Unless something is going to change on the client side we can't redirect or put any authenticating on this at the server side.

There is no easy solution to block access to the icon endpoint for authenticated clients only.

[BlackDex]

Regarding the other points. Checking if you have adult sites in your vault would be difficult. You would need to know the time difference between a cached item or non-cached/expired-cached icon to really tell if that is the case. And then only if it takes a long time to retrieve it from the site it self.

There are security risks of course. You could enumerate a private ip range if you want to check the servers local environment. But by default private ip ranges are blocked from icon fetching on the server side.

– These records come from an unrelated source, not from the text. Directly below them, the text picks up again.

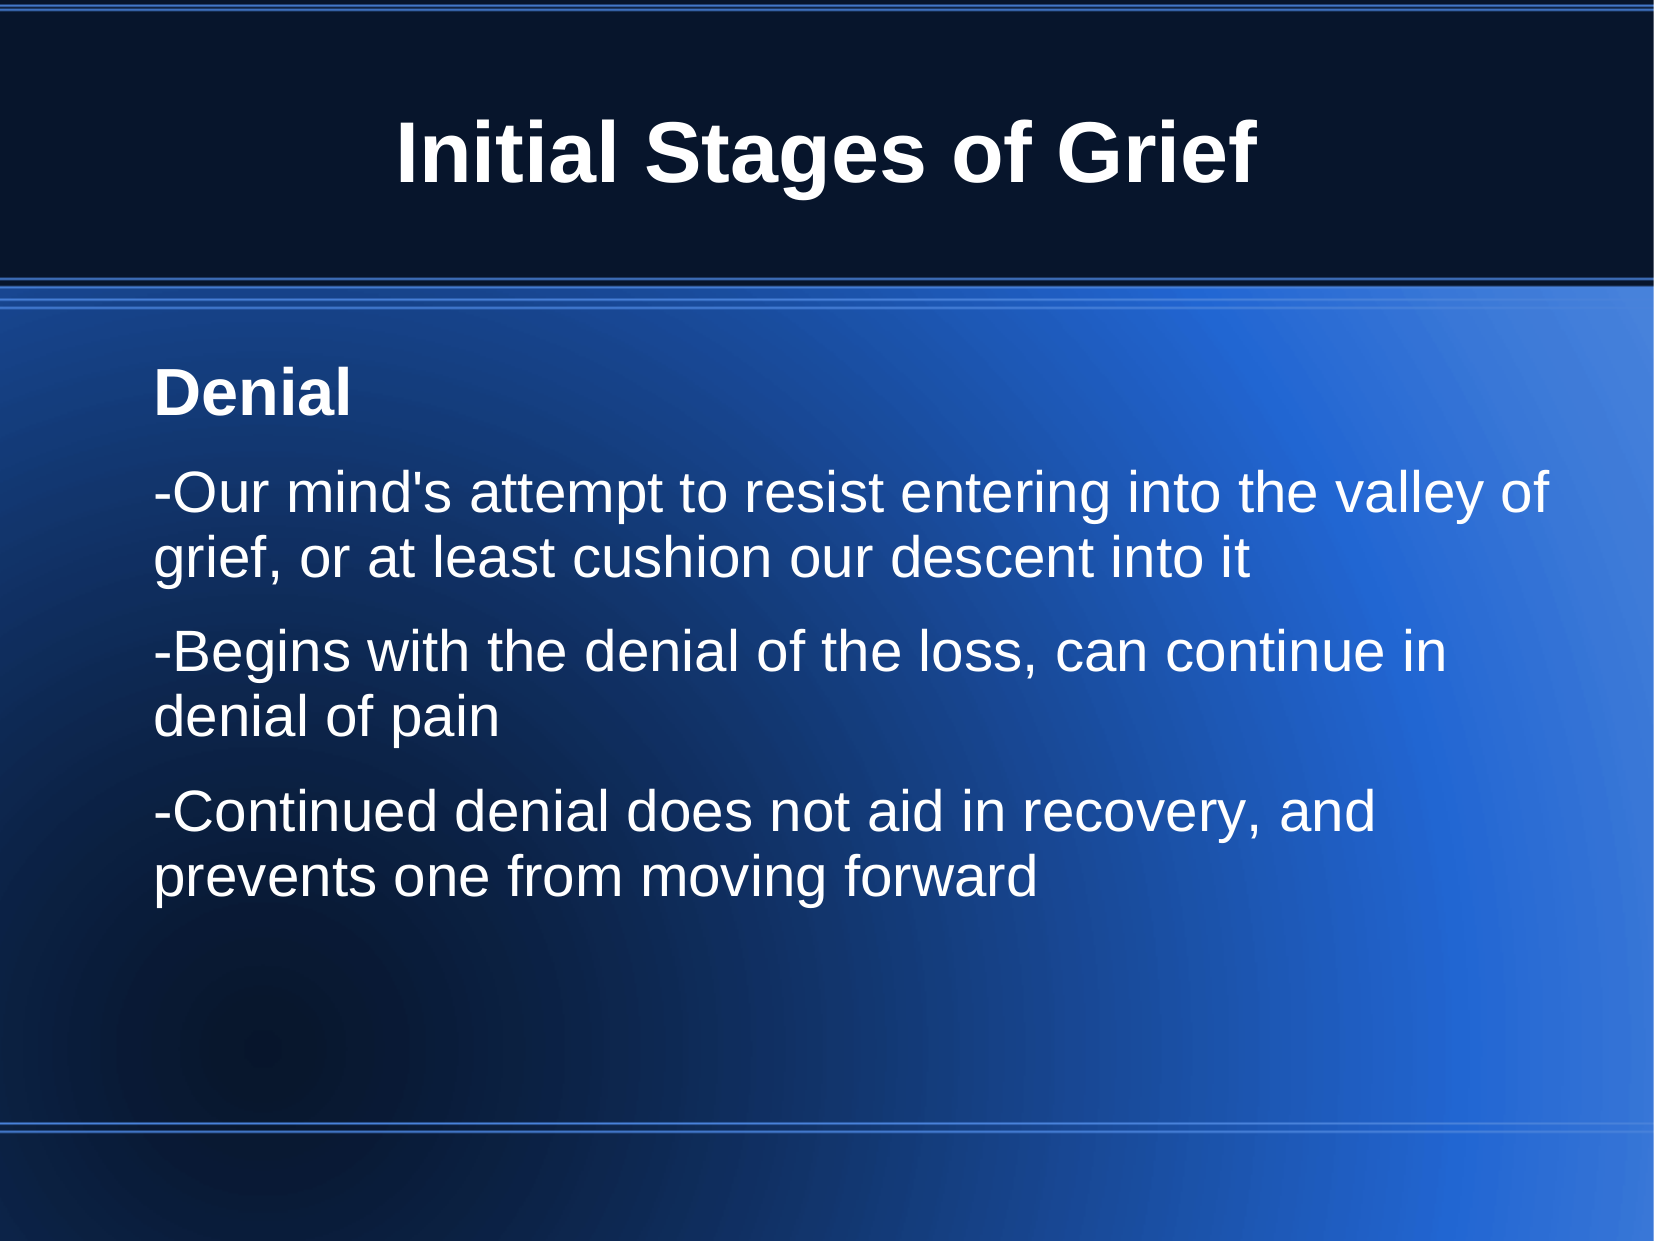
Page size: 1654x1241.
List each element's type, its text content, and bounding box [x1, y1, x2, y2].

list Denial -Our mind's attempt to resist entering into the valley of grief, or at least cushion our descent into it -Begins with the denial of the loss, can continue in denial of pain -Continued denial does not aid in recovery, and prevents one from moving forward [82, 355, 1571, 1058]
picture [0, 0, 1654, 1241]
title Initial Stages of Grief [82, 49, 1571, 257]
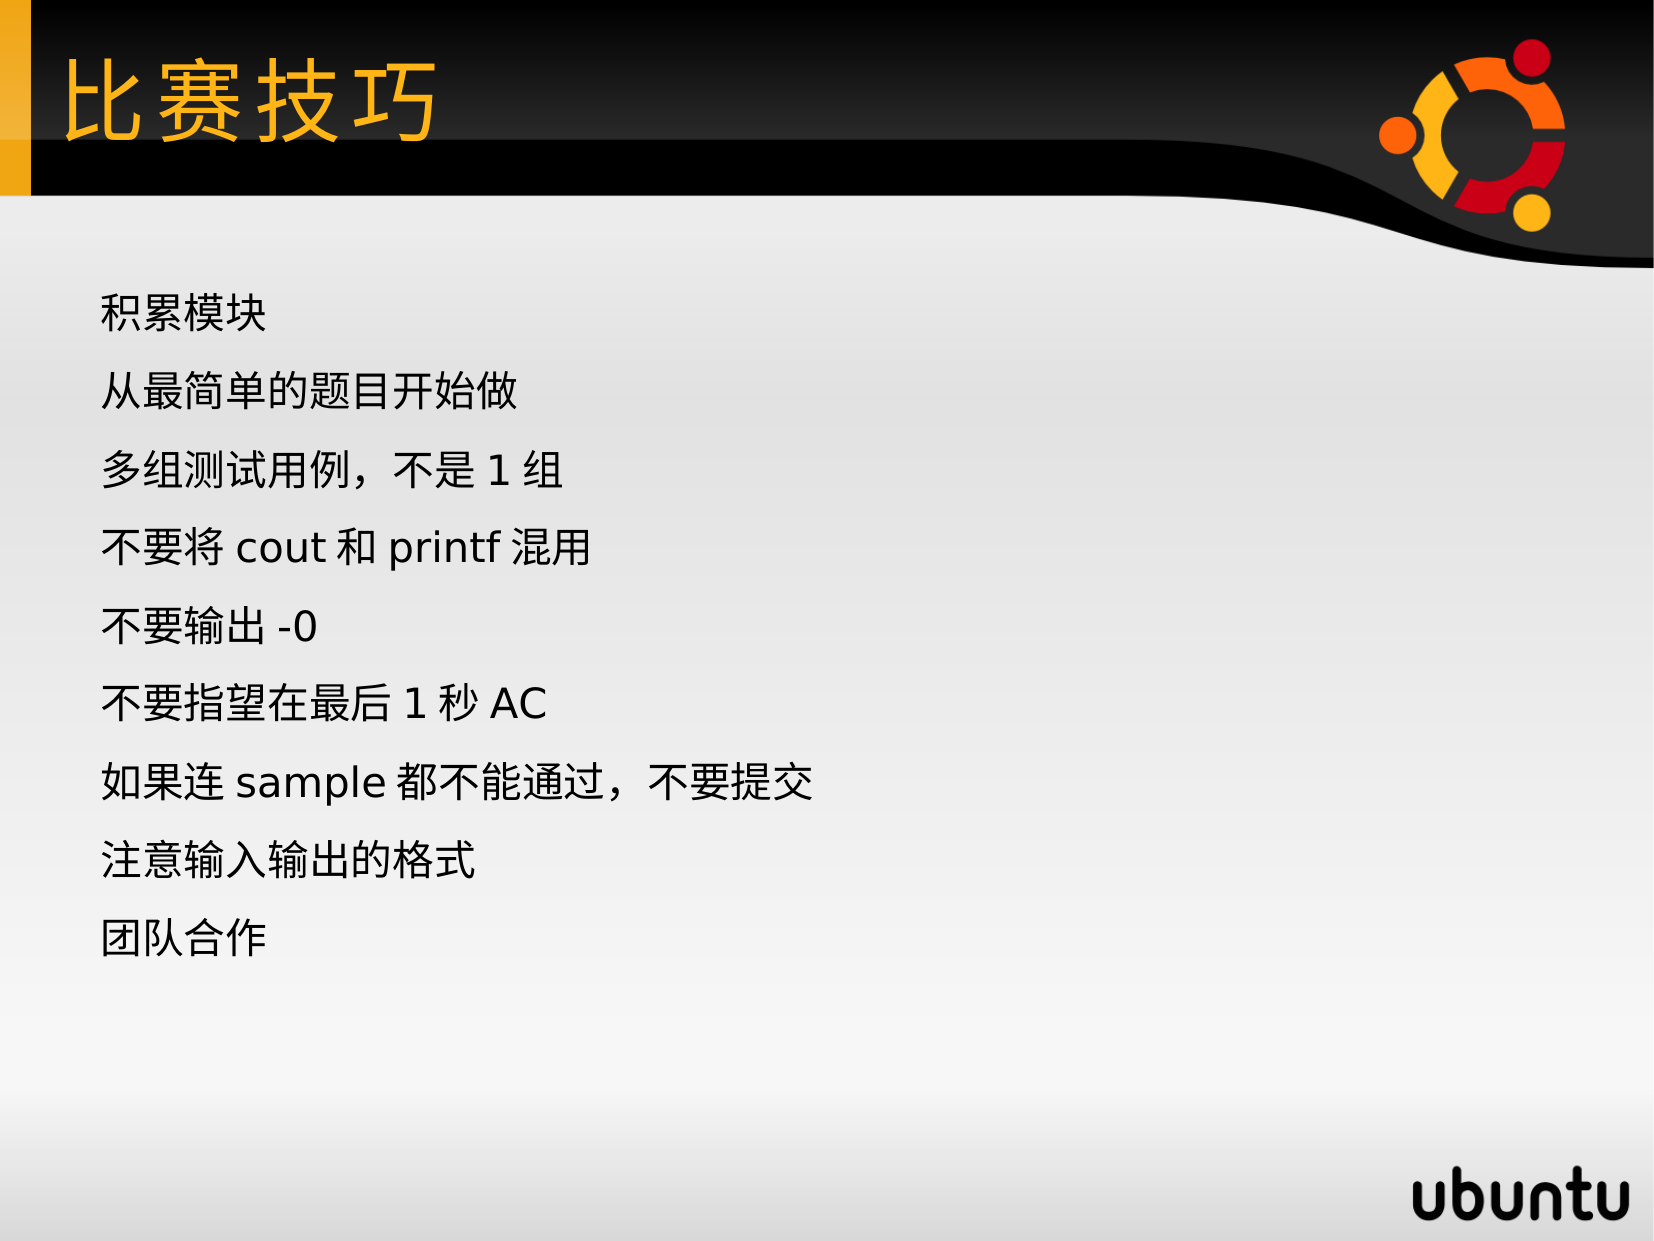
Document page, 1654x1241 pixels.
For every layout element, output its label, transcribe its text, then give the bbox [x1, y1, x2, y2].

There are maybe some nifty tricks you can do with some reverse proxy software, to only allow IP x if there has been a 200 response for URL Y. But the clients do not always login or sync the vault, but could still try to fetch icons because the vault is cached locally. So it will be tricky to really create something which is failsafe.

[jjlin]

Assuming the Bitwarden clients respect HTTP redirects, I think it would make sense to just add a Vaultwarden option to redirect icon requests to Bitwarden, DuckDuckGo, Google, or whatever other icon providers there are, if the user prefers that. Maybe something like ICON_PROVIDER=none|internal|bitwarden|duckduckgo|google.

Users could of course configure redirects via their reverse proxy, but it's a lot more work to document how to do that than to have something built in that just works.

[BlackDex]

So, no caching then, just a redirect to an other services?
I'm not really seeing the actual benefits here besides not storing the icons then locally and always redirect.

In any case, everybody can still use there server to let it trigger three redirect, still no authentication, and that was the main item of this topic. Redirecting to to an other services will not fix that.

[jjlin]

I think maintaining icon privacy was the main point of this topic. Authentication is one way to approach that, though as you mentioned already, it ultimately wouldn't work since the clients don't support it.

If the user is comfortable with redirecting all icon requests to a third-party icon service that they trust, then it is not feasible for an attacker to learn anything about the sites in a self-hosted user's vault since that third-party service presumably has so many users that the attacker would not be able to pick out any particular user.

[BlackDex]

That i agree, and will be the only corner case i think. Besides if someone has fully isolated there Vaultwarden server to not being able to access the internet, then this could be a solution also.

But still, someone would really need to make a big effort into figuring out the time delay between a cached item and a non cached item when using the built-in fetcher. But it could be possible.